新型インフルエンザ たった一人の感染者入国で首都圏半数が感染

京都市圏交通計画協議会の予測

 東京都市圏交通計画協議会が、感染者1人が入国した場合について一定のシナリオのもと感染経緯を予測した。すると、感染拡大は25日目にピークに達し、外出自粛要請などの対策を何もとらなかった場合、通勤通学などを通じてウィルスが広がり、最終的には首都圏住民の51.6%が感染するという予測がまとまった。シナリオとはこんなものだ。もし全部の学校を休校にし、通勤人数を4割減らした場合は、感染率は19.1%に下がるという。
「海外で新型インフルエンザに感染した1人の会社員が、感染3日目に帰国し、八王子の自宅に戻り、4日目に丸の内の勤務先に出社してから発症、病院で新型インフルエンザと診断され隔離入院、7日目から自治体の感染対策が始動した」
朝日新聞09.2.24夕刊)

京都市圏交通計画協議会とは

 この協会は、国交省、東京都ほか4県等で構成され、パーソントリップ調査と言って、「どのような人が」「どのような目的で・交通手段で」「どこからどこへ」移動したかなどを調べる調査を行っている。この調査の結果、鉄道や自動車、徒歩といった各交通手段の利用割合や交通量などが得られ、これらは様々な交通計画の基礎資料となっている。このPT調査結果を、新型インフルエンザの感染拡大予測に活かしたのが今回の予測結果だ。

▶ 一覧の抜粋
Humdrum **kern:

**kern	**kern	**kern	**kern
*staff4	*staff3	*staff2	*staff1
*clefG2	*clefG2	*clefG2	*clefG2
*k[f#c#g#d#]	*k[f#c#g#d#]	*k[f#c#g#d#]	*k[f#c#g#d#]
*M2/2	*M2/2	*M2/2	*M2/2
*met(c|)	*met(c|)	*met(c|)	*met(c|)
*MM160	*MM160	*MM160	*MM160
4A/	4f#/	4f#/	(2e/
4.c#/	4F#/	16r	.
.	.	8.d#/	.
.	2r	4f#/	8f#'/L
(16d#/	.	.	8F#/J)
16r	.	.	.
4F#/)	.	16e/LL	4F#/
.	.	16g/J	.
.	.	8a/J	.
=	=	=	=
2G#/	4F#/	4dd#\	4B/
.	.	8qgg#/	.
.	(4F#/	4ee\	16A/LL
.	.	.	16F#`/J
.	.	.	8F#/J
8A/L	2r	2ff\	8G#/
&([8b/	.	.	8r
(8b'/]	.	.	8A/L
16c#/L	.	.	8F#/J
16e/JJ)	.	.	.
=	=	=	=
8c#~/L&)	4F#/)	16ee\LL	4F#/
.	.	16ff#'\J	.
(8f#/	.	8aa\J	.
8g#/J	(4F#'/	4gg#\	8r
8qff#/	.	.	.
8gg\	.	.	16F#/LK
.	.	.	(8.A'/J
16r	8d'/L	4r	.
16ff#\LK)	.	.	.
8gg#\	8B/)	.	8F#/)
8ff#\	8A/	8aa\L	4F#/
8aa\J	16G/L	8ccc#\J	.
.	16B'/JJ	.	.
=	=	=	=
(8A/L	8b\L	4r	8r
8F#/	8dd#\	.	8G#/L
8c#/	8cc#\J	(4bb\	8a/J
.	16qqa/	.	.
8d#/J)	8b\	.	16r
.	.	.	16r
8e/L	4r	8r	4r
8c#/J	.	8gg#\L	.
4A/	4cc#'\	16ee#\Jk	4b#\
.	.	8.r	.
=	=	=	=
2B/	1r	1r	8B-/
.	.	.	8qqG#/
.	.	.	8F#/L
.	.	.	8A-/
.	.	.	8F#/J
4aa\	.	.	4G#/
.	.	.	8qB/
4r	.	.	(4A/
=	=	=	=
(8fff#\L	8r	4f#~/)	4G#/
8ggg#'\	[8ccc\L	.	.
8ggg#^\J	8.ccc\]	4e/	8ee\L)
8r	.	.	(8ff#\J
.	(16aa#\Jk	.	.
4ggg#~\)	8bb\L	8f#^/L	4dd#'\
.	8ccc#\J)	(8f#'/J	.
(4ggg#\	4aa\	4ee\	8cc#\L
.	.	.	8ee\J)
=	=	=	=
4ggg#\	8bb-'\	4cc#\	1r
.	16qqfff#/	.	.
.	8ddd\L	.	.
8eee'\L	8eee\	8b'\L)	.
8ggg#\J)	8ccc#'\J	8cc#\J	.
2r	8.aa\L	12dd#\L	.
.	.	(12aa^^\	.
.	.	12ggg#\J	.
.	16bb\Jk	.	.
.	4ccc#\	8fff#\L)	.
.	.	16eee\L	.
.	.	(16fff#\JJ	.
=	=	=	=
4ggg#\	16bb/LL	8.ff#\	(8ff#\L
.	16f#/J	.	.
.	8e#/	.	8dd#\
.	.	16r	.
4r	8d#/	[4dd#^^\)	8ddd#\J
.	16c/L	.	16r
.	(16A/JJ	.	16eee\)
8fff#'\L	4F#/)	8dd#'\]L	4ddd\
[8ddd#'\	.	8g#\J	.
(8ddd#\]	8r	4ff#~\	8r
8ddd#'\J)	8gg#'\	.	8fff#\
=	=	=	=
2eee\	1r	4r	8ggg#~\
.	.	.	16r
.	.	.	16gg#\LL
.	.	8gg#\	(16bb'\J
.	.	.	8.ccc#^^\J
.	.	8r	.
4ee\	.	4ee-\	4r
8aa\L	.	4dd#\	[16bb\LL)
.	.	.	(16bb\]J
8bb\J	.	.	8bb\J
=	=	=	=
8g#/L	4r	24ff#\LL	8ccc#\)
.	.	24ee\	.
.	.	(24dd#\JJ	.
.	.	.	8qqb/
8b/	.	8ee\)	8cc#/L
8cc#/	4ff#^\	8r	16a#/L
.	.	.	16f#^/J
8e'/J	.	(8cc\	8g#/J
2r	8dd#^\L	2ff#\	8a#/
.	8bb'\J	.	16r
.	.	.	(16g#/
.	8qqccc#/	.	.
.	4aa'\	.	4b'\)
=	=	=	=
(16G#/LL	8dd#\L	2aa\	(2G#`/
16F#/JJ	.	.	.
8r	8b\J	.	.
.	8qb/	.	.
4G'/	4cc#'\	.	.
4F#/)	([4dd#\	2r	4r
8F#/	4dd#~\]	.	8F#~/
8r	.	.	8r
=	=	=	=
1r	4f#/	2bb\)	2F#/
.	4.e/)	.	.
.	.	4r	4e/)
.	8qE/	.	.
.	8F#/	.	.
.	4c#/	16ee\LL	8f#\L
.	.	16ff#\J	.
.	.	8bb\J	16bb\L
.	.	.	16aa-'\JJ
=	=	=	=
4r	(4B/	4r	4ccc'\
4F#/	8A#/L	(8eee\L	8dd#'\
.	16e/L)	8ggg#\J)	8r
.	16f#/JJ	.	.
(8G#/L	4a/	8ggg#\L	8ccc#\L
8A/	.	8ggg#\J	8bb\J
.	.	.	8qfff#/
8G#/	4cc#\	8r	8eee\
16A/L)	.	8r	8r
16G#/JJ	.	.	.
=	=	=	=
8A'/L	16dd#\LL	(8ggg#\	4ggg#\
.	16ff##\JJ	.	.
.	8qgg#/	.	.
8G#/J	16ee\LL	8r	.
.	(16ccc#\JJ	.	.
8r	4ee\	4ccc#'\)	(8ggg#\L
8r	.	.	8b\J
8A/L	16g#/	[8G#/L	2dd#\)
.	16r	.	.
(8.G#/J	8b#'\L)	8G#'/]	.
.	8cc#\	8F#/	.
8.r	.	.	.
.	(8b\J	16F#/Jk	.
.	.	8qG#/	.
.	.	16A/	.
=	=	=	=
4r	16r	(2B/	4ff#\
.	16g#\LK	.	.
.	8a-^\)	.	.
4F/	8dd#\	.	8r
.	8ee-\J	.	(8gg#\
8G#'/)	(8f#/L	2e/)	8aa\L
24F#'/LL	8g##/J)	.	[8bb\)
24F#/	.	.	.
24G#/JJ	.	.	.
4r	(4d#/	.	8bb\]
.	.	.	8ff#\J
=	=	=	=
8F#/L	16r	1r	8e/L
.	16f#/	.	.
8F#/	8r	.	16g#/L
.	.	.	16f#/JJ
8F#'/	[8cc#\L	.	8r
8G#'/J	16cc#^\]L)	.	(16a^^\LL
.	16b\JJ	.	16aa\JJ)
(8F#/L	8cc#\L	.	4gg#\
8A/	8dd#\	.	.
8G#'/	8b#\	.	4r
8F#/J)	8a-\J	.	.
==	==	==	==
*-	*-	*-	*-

▶ 課題
新型インフルエンザの感染拡大予測を扱った本文の最後の文に続けて、その先を書くこと。 一覧は使わなくてよい。

▶ 演習の結果
たった一人で!たった25日で!しかも首都圏住民の過半数が感染!

 この記事を読んだ人はかなり衝撃を受けただろう。たった一人が入国しただけで、しかもたった25日で感染ピークを迎え、しかも首都圏住民過半数が感染するというのだ。
 まず感じたのが、入国管理体制だ。一応政府の見解ではヒトからヒトへの感染が確認され、世界的流行(パンデミック)の兆候が現れたら、流行国からの渡航禁止、入国施設を成田等数か所に限定することになっている。厳格な入国審査を行うためには、入国人数もかなり絞る必要があるだろう。
 次に感じたのは、ワクチンの無力である。ワクチンが完成するのに6か月がかかる。となれば、ウィルス発見後半年以内に日本国内に感染してしまえば、ワクチンは間に合わない。